Publié le 27 Août 2025

À compter du 1ᵉʳ janvier 2026, le mode de calcul du Diagnostic de Performance Énergétique évolue. Le coefficient d’énergie primaire appliqué à l’électricité passera en effet de 2,3 à 1,9, mesure destinée à mieux refléter la réalité d’un mix énergétique français déjà largement décarboné. Ce changement corrige ainsi une pénalisation jugée excessive pour les logements chauffés à l’électricité, y compris lorsqu’ils ont fait l’objet de rénovations performantes.
Selon les estimations officielles, cette révision entraînera le reclassement automatique de près de 850 000 logements aujourd’hui classés F ou G, sans qu’aucun travail supplémentaire ne soit nécessaire. Pour de nombreux propriétaires bailleurs, cette évolution allège la pression liée aux obligations de rénovation et facilite la remise sur le marché de biens qui, jusqu’ici, étaient considérés comme des passoires énergétiques.

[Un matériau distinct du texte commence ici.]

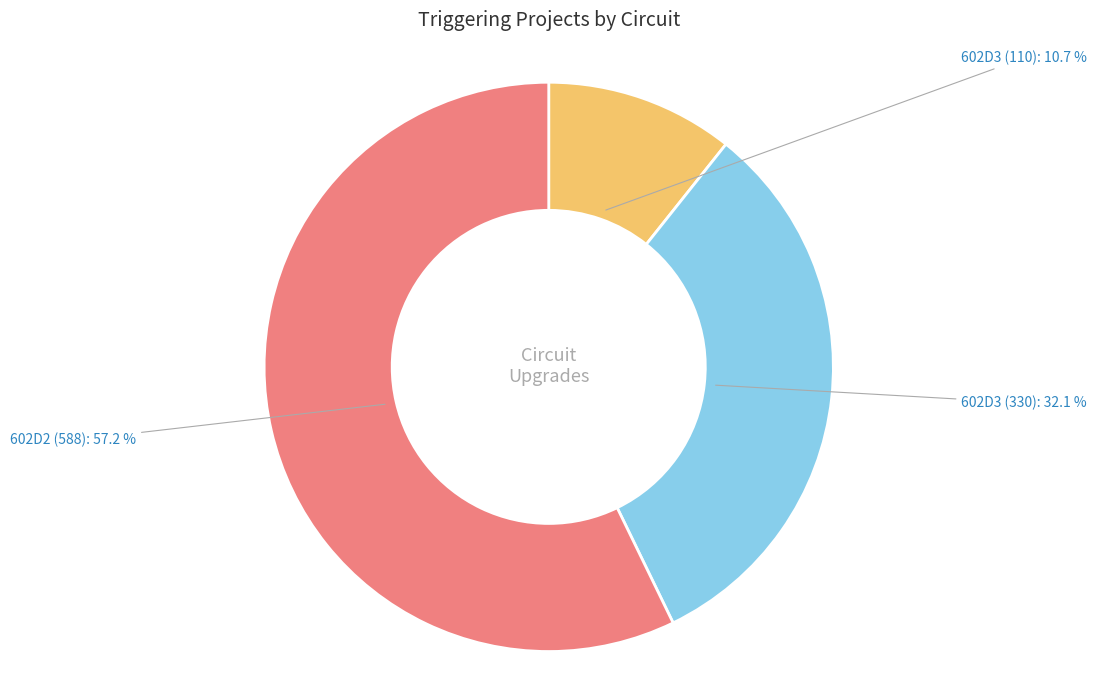

To the nearest percent, what is the difference between the largest and smallest slice percentages?

46%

Les DPE déjà réalisés resteront valables 10 ans. Toutefois, les propriétaires pourront obtenir gratuitement une attestation de nouvelle étiquette via l’Observatoire DPE-Audit de l’ADEME. Ce document, téléchargeable en ligne, pourra être utilisé lors d’une vente ou d’une location, avec la même durée de validité que le diagnostic initial. Un simulateur en ligne sera également disponible. Il permettra d'estimer rapidement l’impact du nouveau calcul sur la performance thermique d’un logement.

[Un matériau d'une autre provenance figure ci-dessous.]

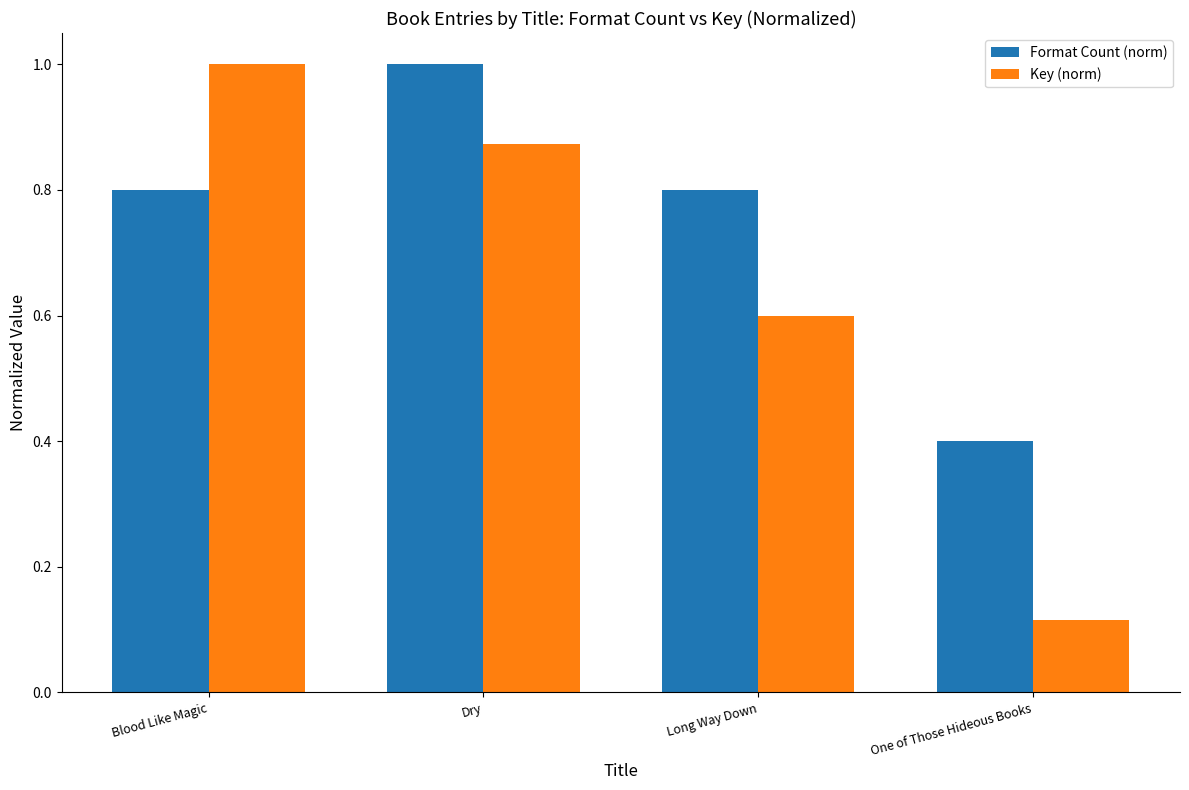

Which series has the widest spread of values?

Key (norm)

En ajustant ce paramètre technique, l’État envoie donc un signal fort en faveur de l’équité énergétique. Cette révision recentre en effet l’effort de rénovation sur les logements réellement énergivores. Elle favorise aussi la valorisation des biens sobres et peu émetteurs. Et s’inscrit alors pleinement dans la stratégie nationale de décarbonation du parc immobilier. En cohérence avec les objectifs climatiques à long terme.